Tem sido um sucesso de público: no top 5 de picos de acessos simultâneos de lives no YouTube, quatro são transmissões brasileiras. Marília Mendonça chegou a ter 3,3 milhões de pessoas acompanhando seu show na plataforma. Ela é seguida por Jorge e Mateus (3,16 milhões), o italiano Andrea Bocelli (2,8 milhões), Gusttavo Lima (2,76 milhões) e Sandy e Junior (2,54 milhões).
Conforme pesquisa da MindMiners, empresa de tecnologia especializada em pesquisa digital, 76% dos participantes querem a continuidade das lives, mesmo após o fim da pandemia. E onde o espectador estiver, as marcas querem estar também. Entre uma música e outra, tem sido costumeiro ver o artista fazer merchandising ou consumir algo de uma empresa que apoiou o show. Anunciantes ou produtores não costumam divulgar quanto custa o espaço nas lives. O valor varia conforme o tamanho do artista ou da live. Pode variar de cerca de R$ 5 mil em apresentações regionalizadas, segundo apurou GaúchaZH, a cotas de até R$ 1 milhão nos grandes shows online, como informou o jornal Metrópoles, de Brasília.
– Todas as empresas que puderem se associar às lives serão consumidas pelas pessoas que estiverem assistindo. Marcas que se associarem a isso é como se estivessem se associando a uma causa: entreter as pessoas no período de isolamento – explica Karine Karam, professora de pesquisa e comportamento do consumidor da Escola Superior de Propaganda e Marketing (ESPM) do Rio.
........
▶ **QUESTÃO 1**: No trecho sobre as lives, modifique o segmento que vai de "Conforme pesquisa da" até "Metrópoles, de Brasília.", substituindo "espectador" por "público", e transcreva-o com essa alteração.
▶ **QUESTÃO 2**:
Responda com base no trecho sobre as lives:
(a) Quantas pessoas chegaram a acompanhar simultaneamente o show de Marília Mendonça no YouTube?
(b) Segundo a pesquisa da MindMiners, que percentual dos participantes deseja a continuidade das lives após o fim da pandemia?
(c) De que disciplina Karine Karam é professora?

▶ **REGISTROS FORNECIDOS**:
........
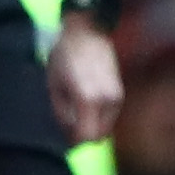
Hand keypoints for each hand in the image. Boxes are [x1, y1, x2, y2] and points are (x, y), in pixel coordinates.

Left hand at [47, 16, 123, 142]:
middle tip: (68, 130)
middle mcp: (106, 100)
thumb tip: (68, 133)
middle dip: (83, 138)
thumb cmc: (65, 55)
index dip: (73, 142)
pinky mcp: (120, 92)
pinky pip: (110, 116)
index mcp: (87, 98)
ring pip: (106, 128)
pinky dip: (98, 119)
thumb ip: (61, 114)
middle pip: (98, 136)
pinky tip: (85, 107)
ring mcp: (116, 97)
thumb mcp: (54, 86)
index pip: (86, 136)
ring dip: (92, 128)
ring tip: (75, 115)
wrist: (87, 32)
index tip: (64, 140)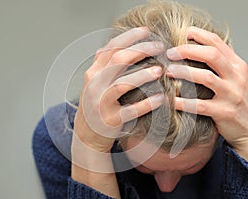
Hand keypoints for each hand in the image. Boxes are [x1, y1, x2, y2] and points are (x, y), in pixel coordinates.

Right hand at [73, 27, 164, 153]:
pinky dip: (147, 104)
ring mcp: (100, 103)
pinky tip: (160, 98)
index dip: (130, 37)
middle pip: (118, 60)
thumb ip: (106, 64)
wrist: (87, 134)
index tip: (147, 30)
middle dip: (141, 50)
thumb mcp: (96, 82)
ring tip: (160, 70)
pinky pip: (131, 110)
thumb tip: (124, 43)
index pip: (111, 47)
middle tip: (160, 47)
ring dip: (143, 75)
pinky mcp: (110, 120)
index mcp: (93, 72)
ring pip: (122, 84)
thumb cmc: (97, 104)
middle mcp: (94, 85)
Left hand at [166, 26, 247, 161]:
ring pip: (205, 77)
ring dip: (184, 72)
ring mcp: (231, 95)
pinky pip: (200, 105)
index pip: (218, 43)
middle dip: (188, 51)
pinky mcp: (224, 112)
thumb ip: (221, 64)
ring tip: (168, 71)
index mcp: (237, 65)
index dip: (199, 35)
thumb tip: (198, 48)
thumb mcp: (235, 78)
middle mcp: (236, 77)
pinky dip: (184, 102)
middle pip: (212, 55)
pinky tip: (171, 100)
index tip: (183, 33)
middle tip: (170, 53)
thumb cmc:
........
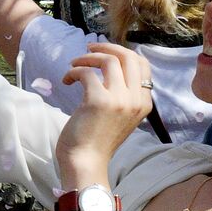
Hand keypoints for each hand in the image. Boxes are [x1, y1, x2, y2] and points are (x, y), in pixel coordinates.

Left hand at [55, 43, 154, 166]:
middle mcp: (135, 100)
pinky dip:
........
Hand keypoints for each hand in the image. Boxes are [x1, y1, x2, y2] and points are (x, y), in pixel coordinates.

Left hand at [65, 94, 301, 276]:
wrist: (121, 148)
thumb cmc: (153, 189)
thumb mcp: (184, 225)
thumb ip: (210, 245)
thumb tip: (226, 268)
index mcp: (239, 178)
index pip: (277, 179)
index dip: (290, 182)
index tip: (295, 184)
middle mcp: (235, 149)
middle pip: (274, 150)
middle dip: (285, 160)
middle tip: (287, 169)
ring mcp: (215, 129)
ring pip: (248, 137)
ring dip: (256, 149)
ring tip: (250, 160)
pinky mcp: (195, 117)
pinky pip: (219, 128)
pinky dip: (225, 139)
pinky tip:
........
▶ **RESPOSTA DA QUESTÃO 1**:
Conforme pesquisa da MindMiners, empresa de tecnologia especializada em pesquisa digital, 76% dos participantes querem a continuidade das lives, mesmo após o fim da pandemia. E onde o público estiver, as marcas querem estar também. Entre uma música e outra, tem sido costumeiro ver o artista fazer merchandising ou consumir algo de uma empresa que apoiou o show. Anunciantes ou produtores não costumam divulgar quanto custa o espaço nas lives. O valor varia conforme o tamanho do artista ou da live. Pode variar de cerca de R$ 5 mil em apresentações regionalizadas, segundo apurou GaúchaZH, a cotas de até R$ 1 milhão nos grandes shows online, como informou o jornal Metrópoles, de Brasília.

▶ **RESPOSTA DA QUESTÃO 2**:
(a) 3,3 milhões de pessoas.
(b) 76% dos participantes.
(c) De pesquisa e comportamento do consumidor, na Escola Superior de Propaganda e Marketing (ESPM) do Rio.